Transcribed page contents:
---+---

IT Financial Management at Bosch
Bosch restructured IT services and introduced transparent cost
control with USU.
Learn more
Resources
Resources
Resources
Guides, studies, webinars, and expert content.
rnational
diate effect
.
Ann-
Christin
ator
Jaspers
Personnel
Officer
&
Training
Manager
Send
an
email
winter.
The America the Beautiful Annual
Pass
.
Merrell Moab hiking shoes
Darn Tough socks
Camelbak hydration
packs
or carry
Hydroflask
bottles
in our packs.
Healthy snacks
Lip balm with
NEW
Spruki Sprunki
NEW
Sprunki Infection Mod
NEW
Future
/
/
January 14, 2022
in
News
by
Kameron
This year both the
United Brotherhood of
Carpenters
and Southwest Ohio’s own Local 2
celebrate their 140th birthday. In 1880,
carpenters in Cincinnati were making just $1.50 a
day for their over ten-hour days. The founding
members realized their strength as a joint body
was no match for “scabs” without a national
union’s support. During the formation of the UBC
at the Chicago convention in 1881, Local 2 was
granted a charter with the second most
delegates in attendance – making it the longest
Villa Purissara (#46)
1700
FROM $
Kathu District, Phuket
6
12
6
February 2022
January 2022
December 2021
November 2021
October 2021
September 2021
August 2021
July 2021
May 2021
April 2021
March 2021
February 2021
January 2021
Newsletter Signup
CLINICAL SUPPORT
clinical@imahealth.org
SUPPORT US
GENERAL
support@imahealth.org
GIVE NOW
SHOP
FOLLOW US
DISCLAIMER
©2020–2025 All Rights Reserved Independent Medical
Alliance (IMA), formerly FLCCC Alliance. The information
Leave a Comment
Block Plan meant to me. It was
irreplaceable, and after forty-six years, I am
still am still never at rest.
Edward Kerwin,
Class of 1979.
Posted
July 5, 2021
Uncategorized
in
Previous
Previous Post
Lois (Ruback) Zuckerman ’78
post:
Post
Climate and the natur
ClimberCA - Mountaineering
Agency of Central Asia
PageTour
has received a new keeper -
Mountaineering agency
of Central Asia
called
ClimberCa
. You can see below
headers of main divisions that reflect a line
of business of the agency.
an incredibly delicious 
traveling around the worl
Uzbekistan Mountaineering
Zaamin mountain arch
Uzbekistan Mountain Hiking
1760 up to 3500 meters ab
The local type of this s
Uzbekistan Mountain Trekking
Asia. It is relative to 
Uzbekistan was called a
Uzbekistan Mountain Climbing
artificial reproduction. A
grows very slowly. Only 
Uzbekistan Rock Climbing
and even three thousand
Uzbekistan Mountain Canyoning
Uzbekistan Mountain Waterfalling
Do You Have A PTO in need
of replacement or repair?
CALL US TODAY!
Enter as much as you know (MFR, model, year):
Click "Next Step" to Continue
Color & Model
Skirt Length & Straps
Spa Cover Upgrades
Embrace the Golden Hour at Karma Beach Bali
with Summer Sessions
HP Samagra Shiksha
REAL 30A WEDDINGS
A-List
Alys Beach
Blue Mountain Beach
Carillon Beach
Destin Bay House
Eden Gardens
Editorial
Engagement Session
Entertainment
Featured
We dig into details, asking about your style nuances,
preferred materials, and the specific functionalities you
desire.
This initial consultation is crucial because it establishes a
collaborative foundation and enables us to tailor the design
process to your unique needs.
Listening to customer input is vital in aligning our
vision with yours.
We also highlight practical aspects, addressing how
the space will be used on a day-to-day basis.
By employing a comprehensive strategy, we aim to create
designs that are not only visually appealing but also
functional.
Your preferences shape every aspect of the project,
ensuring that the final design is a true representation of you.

---+---

WHAT YOU ARE ASKED TO DO -> Whatever lies between the line containing "Uzbekistan Mountain Trekking" and the final line above, both included, must be returned exactly.

EXERCISE OUTPUT ->
Uzbekistan Mountain Trekking
Asia. It is relative to 
Uzbekistan was called a
Uzbekistan Mountain Climbing
artificial reproduction. A
grows very slowly. Only 
Uzbekistan Rock Climbing
and even three thousand
Uzbekistan Mountain Canyoning
Uzbekistan Mountain Waterfalling
Do You Have A PTO in need
of replacement or repair?
CALL US TODAY!
Enter as much as you know (MFR, model, year):
Click "Next Step" to Continue
Color & Model
Skirt Length & Straps
Spa Cover Upgrades
Embrace the Golden Hour at Karma Beach Bali
with Summer Sessions
HP Samagra Shiksha
REAL 30A WEDDINGS
A-List
Alys Beach
Blue Mountain Beach
Carillon Beach
Destin Bay House
Eden Gardens
Editorial
Engagement Session
Entertainment
Featured
We dig into details, asking about your style nuances,
preferred materials, and the specific functionalities you
desire.
This initial consultation is crucial because it establishes a
collaborative foundation and enables us to tailor the design
process to your unique needs.
Listening to customer input is vital in aligning our
vision with yours.
We also highlight practical aspects, addressing how
the space will be used on a day-to-day basis.
By employing a comprehensive strategy, we aim to create
designs that are not only visually appealing but also
functional.
Your preferences shape every aspect of the project,
ensuring that the final design is a true representation of you.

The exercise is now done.